Quán Sòng Wén 全宋文

Complete Prose Writings of the Liu Song Dynasty compiled by 嚴可均 嚴可均 (編)

About the work

This file contains the Quán Sòng Wén 全宋文 section of 嚴可均’s monumental Quán shànggǔ sāndài Qín Hàn Sānguó Liùcháo wén 全上古三代秦漢三國六朝文 (KR4h0176), the comprehensive anthology of all surviving pre-Tang prose literature compiled over 1808–1836 and first printed in 1887–93. The Quán Sòng Wén covers 67 juàn of prose writings attributed to authors of the Liú Sòng 劉宋 dynasty (420–479): emperors’ edicts and rescripts, memorials, letters, administrative documents, literary essays, and Buddhist-related prefaces. The section opens with the writings of Emperor Wǔdì 武帝 (Liú Yù 劉裕, r. 420–422) and proceeds through the dynasty’s authors. Each passage is followed by a source citation identifying the primary text from which it was drawn (typically the Sòng shū 宋書, the Nán shǐ 南史, Yìwén lèijù 藝文類聚, Tàipíng yùlǎn 太平御覽, and similar encyclopedias and annals).

In the Kanripo corpus, KR4h0176 preserves the early chapters of the anthology (from high antiquity through the Later Han), while separate files cover the individual Six Dynasties sections: this file for Liu Song, KR4h0173 for Southern Qi, KR4h0180 for Liang, KR4h0181 for Chen, KR4h0182 for Northern Wei, KR4h0174 for Eastern Wei and Northern Qi, and KR4h0175 for Northern Zhou; KR4h0178 covers Three Kingdoms and KR4h0179 covers Jin.

Tiyao

No tiyao found in source. The Quán shànggǔ sāndài Qín Hàn Sānguó Liùcháo wén was compiled after the completion of the Sìkù quánshū 四庫全書 and was not included in that imperial library; no Siku tiyao exists for it.

Abstract

The Quán shànggǔ sāndài Qín Hàn Sānguó Liùcháo wén was compiled by Yán Kějūn 嚴可均 (1762–1843), who began work in 1808 after being excluded from the imperially-sponsored Quán Táng wén 全唐文 project. Over twenty-seven years he assembled 746 juàn of pre-Tang prose attributed to 3,497 writers, drawing on earlier similar collections (notably Méi Dǐngzuò’s 梅鼎祚 Wénjì 文紀) as well as encyclopedias, official histories, Buddhist canon, Daoist canon, and epigraphic sources. The work was completed in 1836 and printed posthumously by the Guǎngyǎ Shūjú 廣雅書局 in 1887–93; a reduced-format reprint with added punctuation was issued by Zhōnghuá Shūjú 中華書局 in 1958 (4 vols.), and a newly typeset and punctuated edition in 10 volumes appeared from Héběi Jiàoyù 河北教育 in 1997.

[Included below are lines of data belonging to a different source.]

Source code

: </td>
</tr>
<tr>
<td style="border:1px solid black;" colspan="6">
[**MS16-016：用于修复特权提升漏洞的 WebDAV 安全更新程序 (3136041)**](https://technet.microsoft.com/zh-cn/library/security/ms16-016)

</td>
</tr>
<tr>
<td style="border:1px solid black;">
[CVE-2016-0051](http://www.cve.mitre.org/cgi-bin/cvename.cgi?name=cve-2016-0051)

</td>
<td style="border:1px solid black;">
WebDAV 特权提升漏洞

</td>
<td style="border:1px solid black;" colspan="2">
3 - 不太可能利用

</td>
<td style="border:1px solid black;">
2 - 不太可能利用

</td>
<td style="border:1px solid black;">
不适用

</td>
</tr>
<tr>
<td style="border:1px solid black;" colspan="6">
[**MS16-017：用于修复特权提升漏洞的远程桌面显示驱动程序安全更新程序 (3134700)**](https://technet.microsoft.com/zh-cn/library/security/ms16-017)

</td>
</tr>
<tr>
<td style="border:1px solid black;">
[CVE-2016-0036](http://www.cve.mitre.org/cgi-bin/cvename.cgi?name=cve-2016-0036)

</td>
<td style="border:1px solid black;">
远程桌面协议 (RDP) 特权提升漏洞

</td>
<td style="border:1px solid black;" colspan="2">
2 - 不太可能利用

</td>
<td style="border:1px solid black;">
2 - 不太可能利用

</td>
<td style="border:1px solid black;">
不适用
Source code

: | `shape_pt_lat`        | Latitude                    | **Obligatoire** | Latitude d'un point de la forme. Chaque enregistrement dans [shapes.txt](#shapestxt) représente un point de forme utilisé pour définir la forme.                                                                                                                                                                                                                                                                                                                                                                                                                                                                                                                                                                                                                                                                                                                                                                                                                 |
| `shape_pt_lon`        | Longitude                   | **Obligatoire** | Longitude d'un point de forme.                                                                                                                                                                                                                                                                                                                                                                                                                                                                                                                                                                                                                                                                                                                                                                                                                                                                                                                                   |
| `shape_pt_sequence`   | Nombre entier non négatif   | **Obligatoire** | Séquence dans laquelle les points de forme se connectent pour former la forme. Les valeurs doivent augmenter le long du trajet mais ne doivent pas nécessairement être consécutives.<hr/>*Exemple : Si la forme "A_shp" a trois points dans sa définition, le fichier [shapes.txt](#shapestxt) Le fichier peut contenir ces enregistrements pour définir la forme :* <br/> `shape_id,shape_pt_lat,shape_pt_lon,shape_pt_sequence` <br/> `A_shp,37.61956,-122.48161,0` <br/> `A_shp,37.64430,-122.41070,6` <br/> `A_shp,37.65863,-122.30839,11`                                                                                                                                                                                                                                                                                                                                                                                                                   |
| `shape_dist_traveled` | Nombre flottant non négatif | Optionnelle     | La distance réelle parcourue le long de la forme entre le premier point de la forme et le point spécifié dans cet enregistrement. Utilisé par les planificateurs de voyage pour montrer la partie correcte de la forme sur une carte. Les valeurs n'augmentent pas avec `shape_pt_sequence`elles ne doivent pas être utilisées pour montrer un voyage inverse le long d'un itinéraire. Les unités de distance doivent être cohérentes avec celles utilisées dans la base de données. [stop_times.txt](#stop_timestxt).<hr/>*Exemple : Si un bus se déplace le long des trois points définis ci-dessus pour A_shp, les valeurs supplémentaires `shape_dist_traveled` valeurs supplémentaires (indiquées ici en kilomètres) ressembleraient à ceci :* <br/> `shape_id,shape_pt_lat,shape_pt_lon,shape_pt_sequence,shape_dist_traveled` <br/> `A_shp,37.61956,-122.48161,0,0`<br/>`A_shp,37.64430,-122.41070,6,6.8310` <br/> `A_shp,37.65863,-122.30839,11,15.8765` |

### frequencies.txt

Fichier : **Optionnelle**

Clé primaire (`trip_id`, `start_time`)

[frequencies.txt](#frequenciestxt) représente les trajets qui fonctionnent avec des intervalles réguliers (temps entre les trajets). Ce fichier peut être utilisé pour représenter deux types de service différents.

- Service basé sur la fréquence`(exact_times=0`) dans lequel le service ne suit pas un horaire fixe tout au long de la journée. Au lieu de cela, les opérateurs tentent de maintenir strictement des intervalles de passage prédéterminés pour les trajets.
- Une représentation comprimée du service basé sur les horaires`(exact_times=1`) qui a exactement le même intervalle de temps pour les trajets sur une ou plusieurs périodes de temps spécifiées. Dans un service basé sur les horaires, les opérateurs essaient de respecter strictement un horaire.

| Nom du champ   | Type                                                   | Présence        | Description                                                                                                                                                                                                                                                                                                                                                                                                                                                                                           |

The Quán Sòng Wén section (67 juàn) represents one of the largest dynasty-specific units in the anthology. The Liú Sòng (420–479) was the first of the Southern Dynasties and produced a rich literary output, including the prose of major writers such as Xiè Líng-yùn 謝靈運, Fàn Yè 范曄, Liú Yì-qìng 劉義慶, and Yán Yánzhī 顏延之. Yán Kějūn harvested their surviving pieces from official histories, literary encyclopedias, Buddhist collections, and miscellaneous records; each extracted passage is accompanied by a citation indicating its source. Textual notes and cross-references are incorporated inline.

Translations and research

  • Wilkinson, Endymion. Chinese History: A New Manual. §30.3.2. Harvard University Asia Center, 4th ed., 2015. Standard orientation.
  • Qián Zhōngshū 錢鐘書. Guǎnzhuībiān 管錐編. 4 vols. Zhōnghuá, 1979. Vols. 3–4 contain 277 entries noting and correcting errors in the Quán shànggǔ sāndài Qín Hàn Sānguó Liùcháo wén.
  • Quán shànggǔ sāndài Qín Hàn Sānguó Liùcháo wén piānmíng mùlù jí zuòzhě suǒyǐn 全上古三代秦漢三國六朝文篇名目錄及作者索引. Zhōnghuá, 1965.